Taliyah Murphy, who underwent gender-affirming surgery while incarcerated, experienced this. According to the lawsuit, Murphy was found guilty of an incident with her abusive boyfriend and sentenced to prison in 2009. 2013 saw a reduction in her sentence, she claimed.
Finally, a physician in the corrections department recommended surgery to treat her gender dysphoria in 2019. The complaint, however, halted the procedure after she was informed that her other health professionals lacked the necessary training to assess her. She only underwent surgical care following her release from prison in 2020, according to her.
Gender dysphoria, if left untreated, can lead to depression, anxiety, thoughts of self-harm, and suicidality, all of which currently have a disproportionately negative impact on trans people due to the stigma, social stressors they deal with. Matthew Murphy stated that receiving gender-affirming medical care, whether it be health, procedural, or surgical, typically resolves or at least improves those issues.
However, he claimed that prison techniques are lagging behind in terms of care, and a nationwide shortage of gender-affirming care services and surgeons makes matters worse.
“People are therefore compelled to appear in court,” he said.

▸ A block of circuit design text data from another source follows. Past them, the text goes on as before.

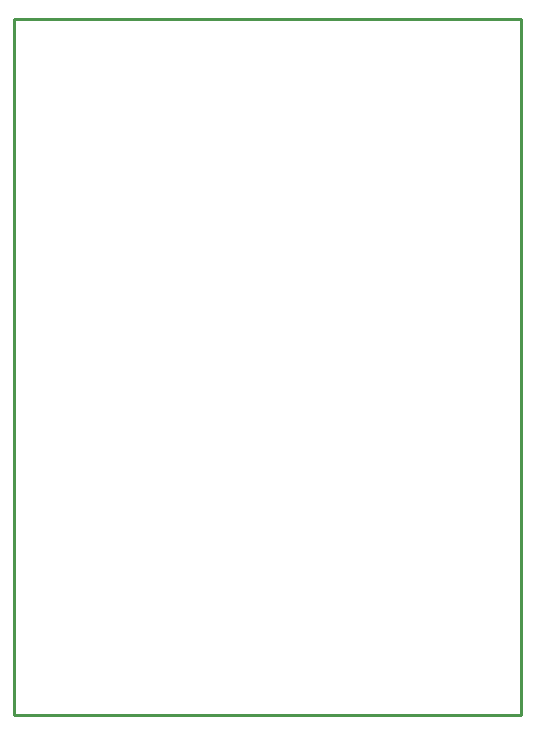
<source format=gko>
G04 ---------------------------- Layer name :KeepOutLayer*
G04 EasyEDA v5.7.22, Tue, 28 Aug 2018 09:43:57 GMT*
G04 05ccef7fa68345538657c4b36dae5f98*
G04 Gerber Generator version 0.2*
G04 Scale: 100 percent, Rotated: No, Reflected: No *
G04 Dimensions in inches *
G04 leading zeros omitted , absolute positions ,2 integer and 4 decimal *
%FSLAX24Y24*%
%MOIN*%
G90*
G70D02*

%ADD10C,0.010000*%
G54D10*
G01X0Y23200D02*
G01X16900Y23200D01*
G01X16900Y0D01*
G01X0Y0D01*
G01X0Y23200D01*

%LPD*%
M00*
M02*

</source>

To better serve the unique needs and improve safety for transgender women incarcerated in Colorado, the consent decree may establish two new volunteer accommodation options.
On the grounds of the women’s Gold Correctional Facility will be a dedicated 100-bed trans unit, whose construction is already underway. The 44-bed connectivity system specified in the consent decree will house those who have been granted permission to move to the women’s prison for a few months.
According to Shawn Meerkamper, senior staff attorney for the Transgender Law Center, who worked on the situation, that transition period may be crucial for both the transgender women who are likely to leave distressing situations in the men’s prisons and the transgender women currently housed in those facilities.
“It can be a sink-or-swim situation,” Meerkamper continued, “We have seen in other areas when people are simply dropped off in genuinely new environments.”
According to the agreement, a committee made up of custody administrators, medical and psychiatric professionals with training in gender-affirming care, and others would decide eligibility for the programs case by case. However, regardless of selection, Colorado’s corrections office would still be required by law to give trans women access to quality mental and physical health care.
“If that’s not what they want, Trans women shouldn’t be made to go to the trans unit or to a women’s prison,” according to Meerkamper. “And for refusing to go, they may be punished or retaliated against.”
The Department of Corrections has hired a gender-affirming care consultant and an independent health professional from Denver Health to assist in managing requests for housing assignments and medical consultations in response to the complaint.
Taliyah Murphy hopes that the new housing units and improved access to gender-affirming treatment may enable trans people who are incarcerated to focus more on treatment and life planning outside of prison walls rather than safety and survival.
Murphy, who is now a small-business owner in Colorado Springs and is pursuing her bachelor’s degree in finance and accounting, said, “We want them to come out better off than they came in and get the care they need.” “That is the main focus of this.”